Les vins de Pomerol, l’expression du terroir, ont une robe en général sombre et profonde sur le pourpre. Le nez est un bouquet puissant et complexe, chaleureux avec des notes de truffe, de cassis, de framboise, de crème fraîche et d’amande grillée. L’attaque est particulièrement harmonieuse, ronde et souple. L’évolution est charnue et dense. La structure est tannique (la plus tannique de Bordeaux) avec des touches de cassis, de truffe, de grains rôtis et même de viandé en finale.
Le goût de Saint Emilion
Saint Emilion se trouve à côté de Pomerol et représente 5150 hectares avec 971 déclarants. Avec, contrairement à son voisin, 3 cépages (Merlot, Cabernet Franc mais aussi Cabernet Sauvignon pour 10% de l’encépagement), les sols de St Emilion sont extrêmement variés et si certaines parcelles ne donnaient pas naissance à de Grands Crus, jamais elles n’auraient fait parties de l’appellation. Saint Emilion se trouve sur un plateau calcaire, argilo-calcaire même dans le cœur de Saint Emilion ainsi qu’à l’est et au nord. Au nord ouest, les sols sont des graves silicieuses ou argilieuses.
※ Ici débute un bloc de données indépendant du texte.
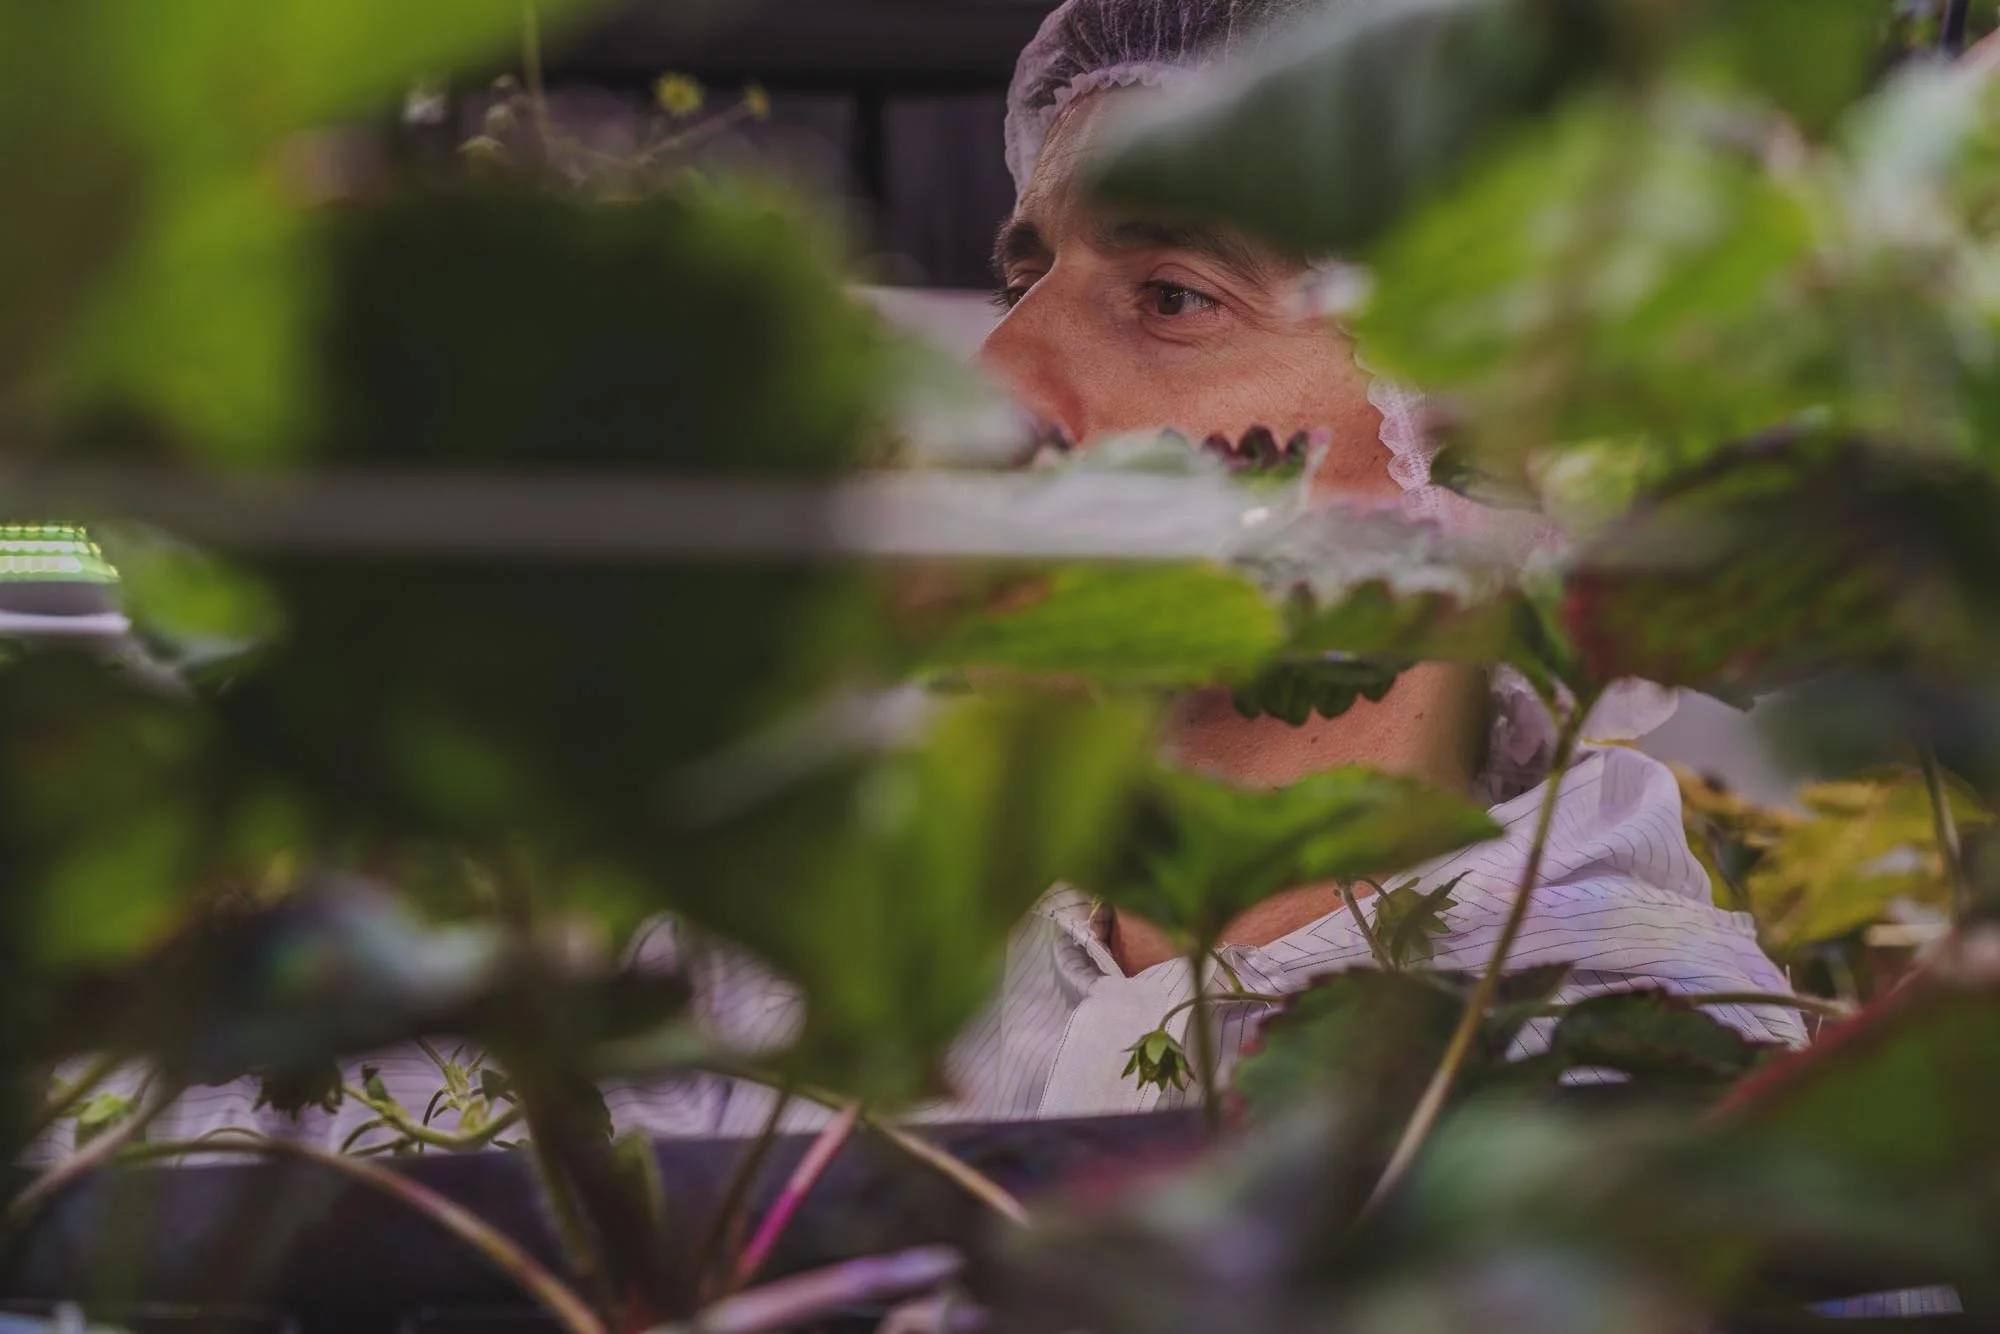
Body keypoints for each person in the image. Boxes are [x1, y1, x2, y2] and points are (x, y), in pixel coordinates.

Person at [39, 0, 1801, 1157]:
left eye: (1171, 294)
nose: (994, 374)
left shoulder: (1626, 1060)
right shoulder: (839, 934)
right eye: (1023, 270)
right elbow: (226, 1162)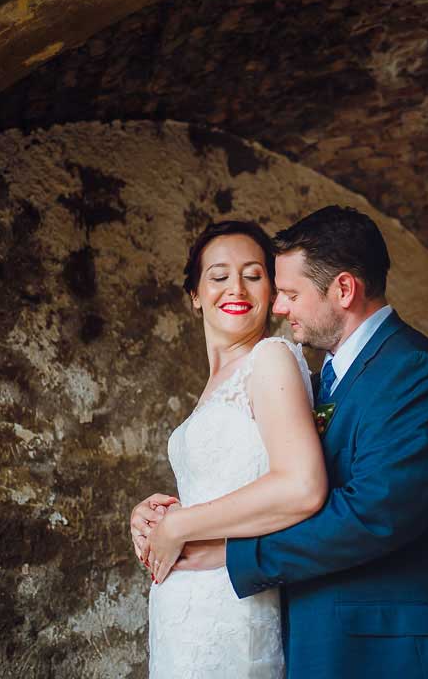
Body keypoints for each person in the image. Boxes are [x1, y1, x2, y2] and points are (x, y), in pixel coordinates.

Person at [133, 205, 428, 678]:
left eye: (288, 293)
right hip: (328, 639)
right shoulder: (325, 376)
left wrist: (230, 552)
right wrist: (168, 517)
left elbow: (373, 514)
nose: (279, 308)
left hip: (414, 649)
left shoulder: (416, 373)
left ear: (343, 289)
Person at [135, 220, 327, 679]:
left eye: (253, 274)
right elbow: (225, 488)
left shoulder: (270, 358)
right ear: (195, 295)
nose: (235, 287)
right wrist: (154, 516)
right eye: (218, 276)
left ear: (273, 292)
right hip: (185, 614)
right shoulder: (214, 388)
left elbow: (300, 486)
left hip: (234, 604)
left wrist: (181, 523)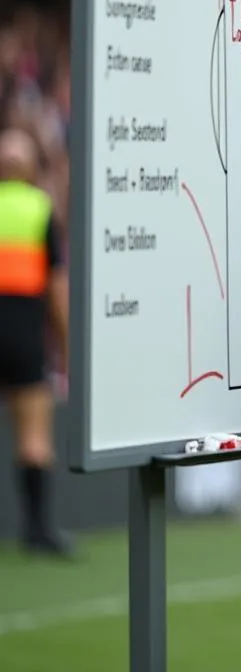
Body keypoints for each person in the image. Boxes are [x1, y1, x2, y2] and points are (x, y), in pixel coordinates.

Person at [0, 126, 71, 556]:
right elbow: (57, 288)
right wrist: (66, 344)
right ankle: (37, 530)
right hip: (25, 332)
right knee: (34, 435)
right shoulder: (39, 209)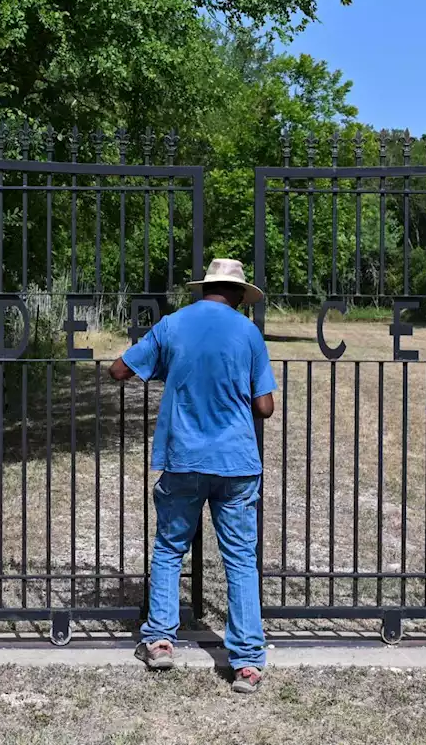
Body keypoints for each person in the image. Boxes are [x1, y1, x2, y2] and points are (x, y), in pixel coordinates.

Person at [108, 258, 276, 694]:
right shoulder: (248, 333)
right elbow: (265, 407)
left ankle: (161, 640)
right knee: (240, 559)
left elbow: (120, 370)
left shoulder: (172, 325)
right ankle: (247, 663)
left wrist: (170, 367)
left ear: (204, 289)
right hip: (236, 462)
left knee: (169, 548)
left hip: (182, 456)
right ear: (240, 295)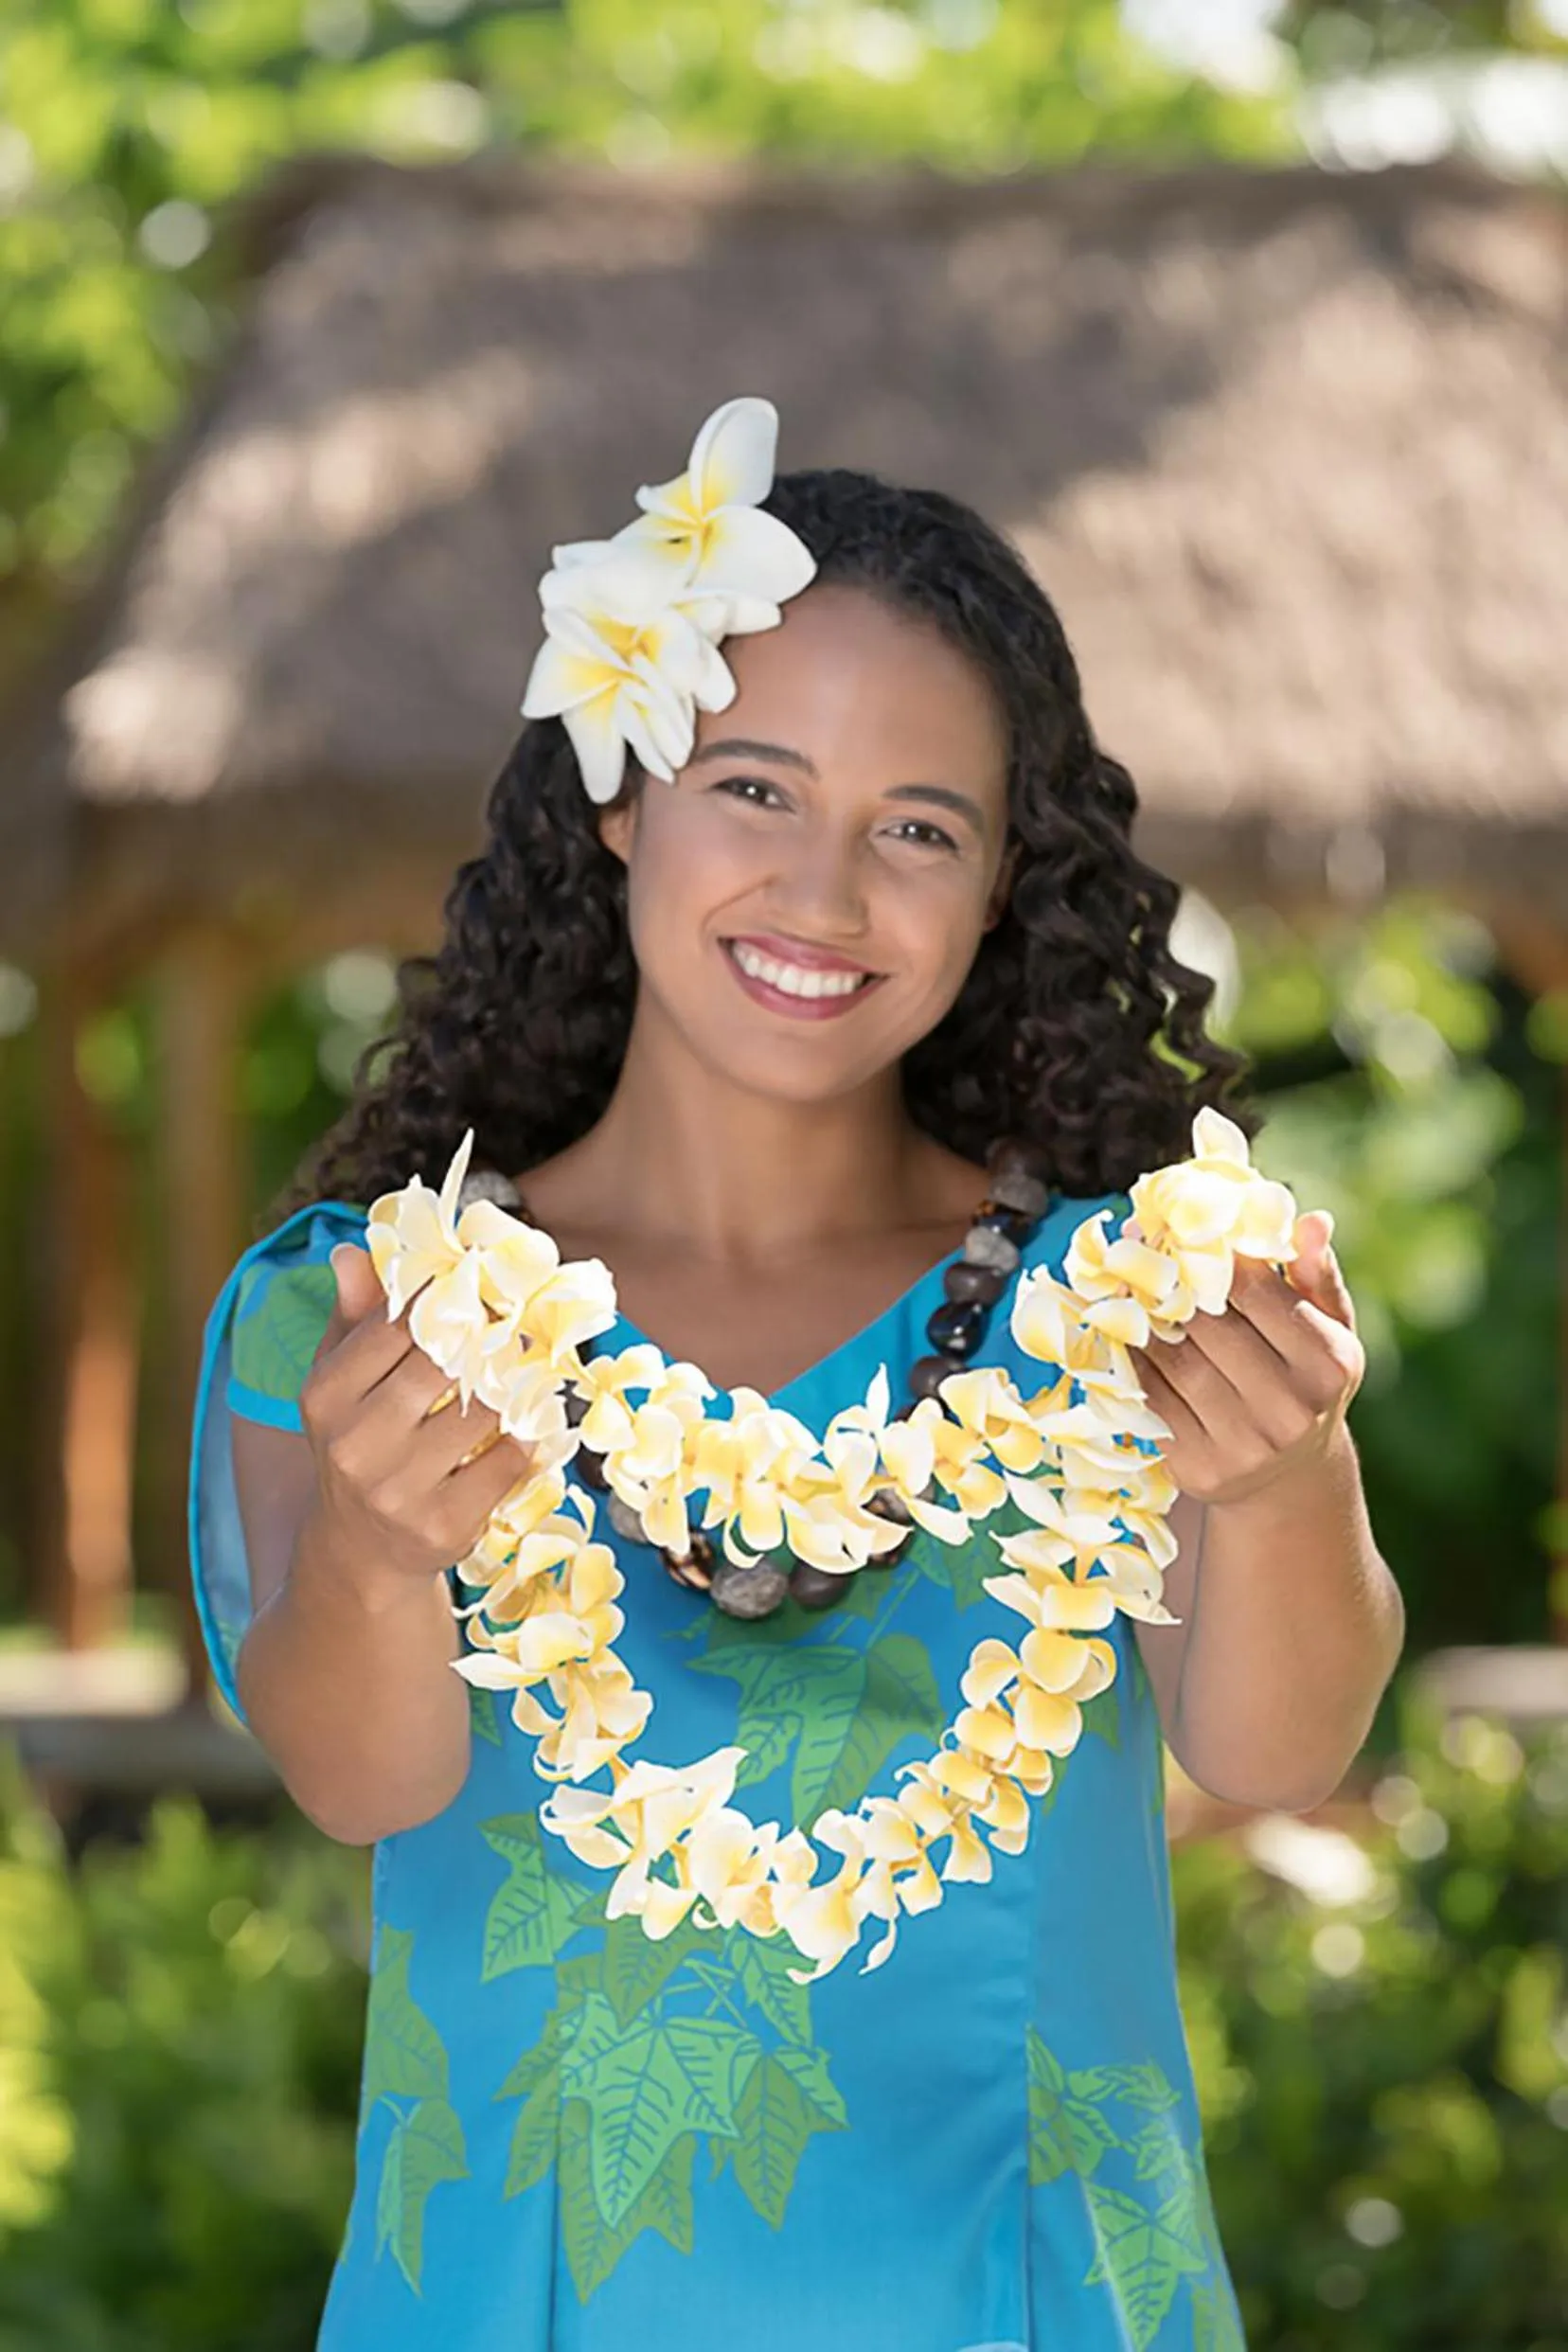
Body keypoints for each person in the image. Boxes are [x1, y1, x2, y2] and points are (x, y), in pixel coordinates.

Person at [187, 399, 1402, 2351]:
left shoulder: (1124, 1300)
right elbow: (361, 1776)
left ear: (1002, 885)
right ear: (620, 793)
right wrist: (365, 1539)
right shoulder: (356, 1315)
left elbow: (1275, 1752)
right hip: (520, 2302)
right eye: (754, 786)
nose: (825, 896)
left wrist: (1282, 1483)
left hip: (1036, 2294)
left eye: (917, 828)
Il y a aussi des parcelles composées d’alluvions silicieuses avec des petites graves plus ou moins sableuses.
Les vins de Saint Emilion, côté argilo-calcaire, ont une couleur moyennement intense sur le rubis pourpre s’il y a beaucoup d’argile ou sur le vermillon s’il y a plus de calcaire. Le nez est vif et subtil, fleuri. S’il y a du calcaire on aura même des notes terreuses non désagréables. La bouche est structurée avec des tannins légers. Souvent longilignes, les vins de Saint Emilion peuvent paraître austères dans la jeunesse. Mais fins et élégants, ces vins sont l’expression même du fruit avec des touches végétales évoluant sur la réglisse ou la menthe durant leur vieillesse.